## Extracted records

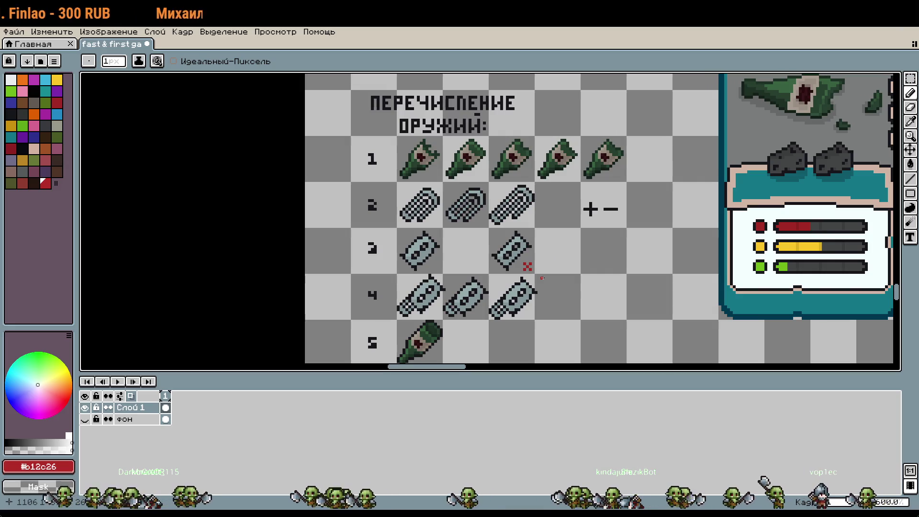
pyautogui.scroll(1, 545, 316)
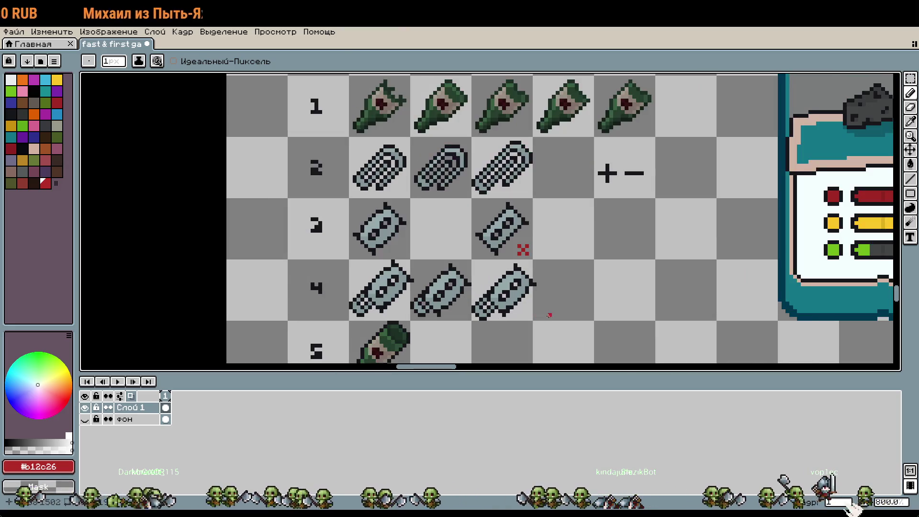
pyautogui.scroll(-1, 550, 315)
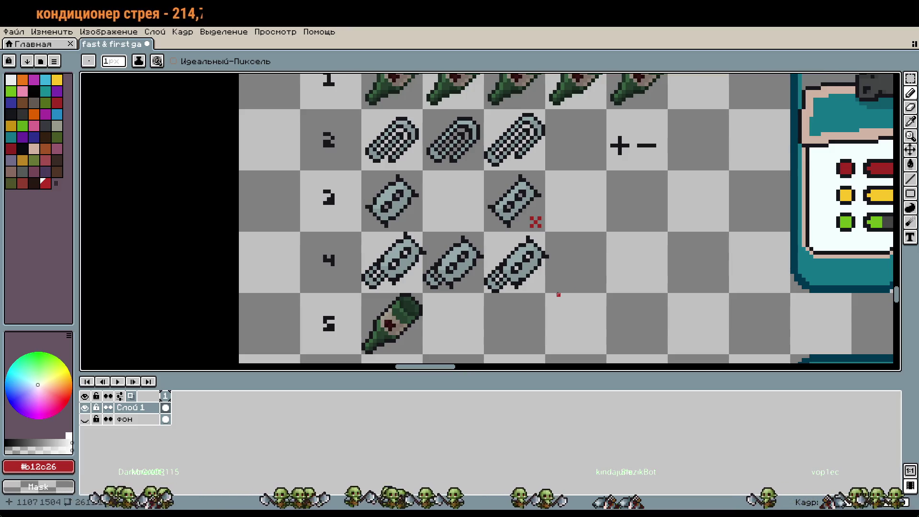
# - Pan down to weapons rows 5–11 and zoom far into the row-7 matchstick
pyautogui.scroll(-1, 569, 286)
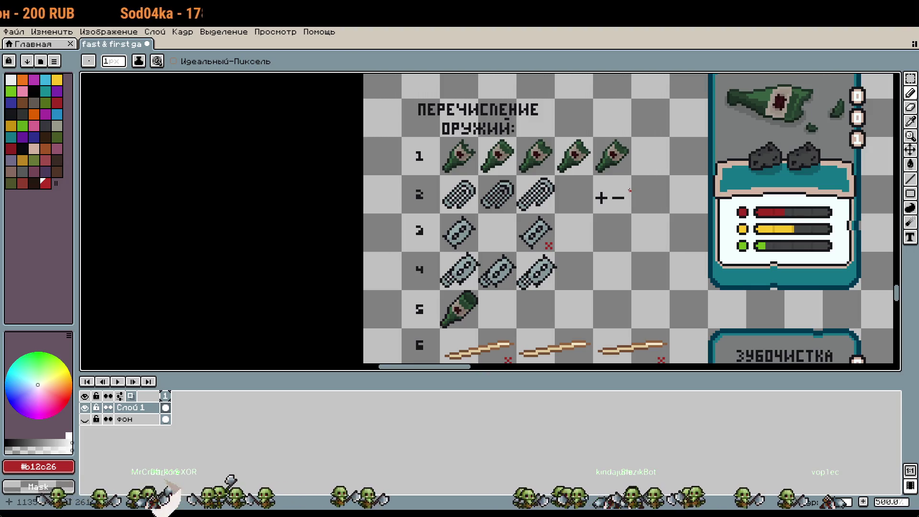
pyautogui.moveTo(685, 279); pyautogui.dragTo(651, 197)
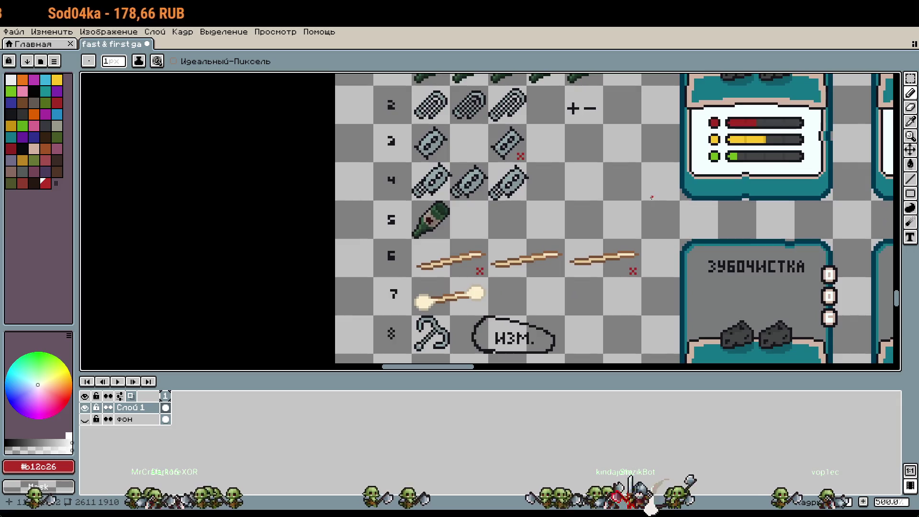
pyautogui.moveTo(631, 316); pyautogui.dragTo(624, 262)
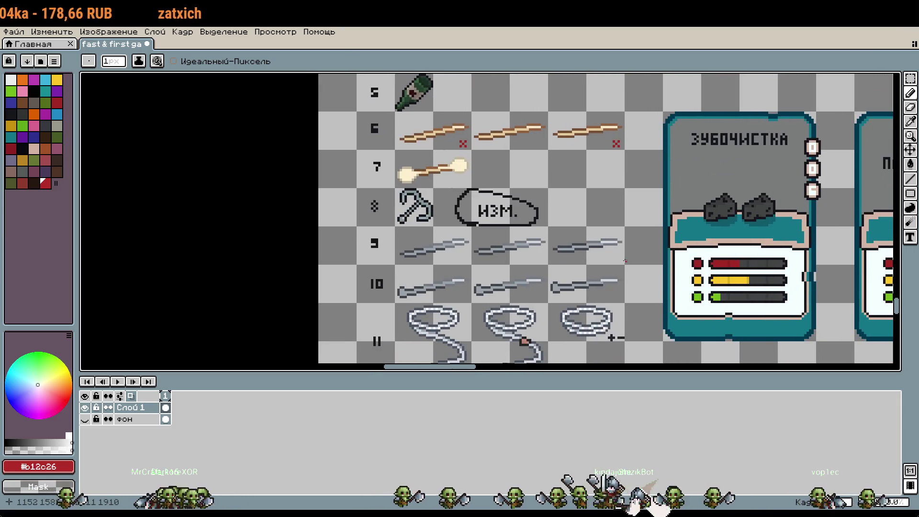
pyautogui.scroll(-5, 620, 244)
pyautogui.scroll(5, 602, 259)
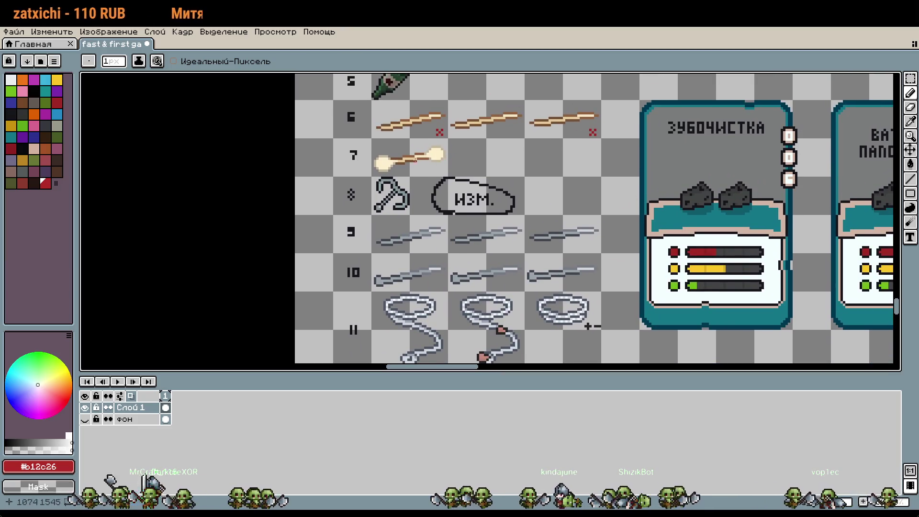
pyautogui.scroll(5, 432, 148)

## Exercise prompt
Throughout the data, tally the lines that hold the string "scroll" and report the tally alone.

## Exercise output
6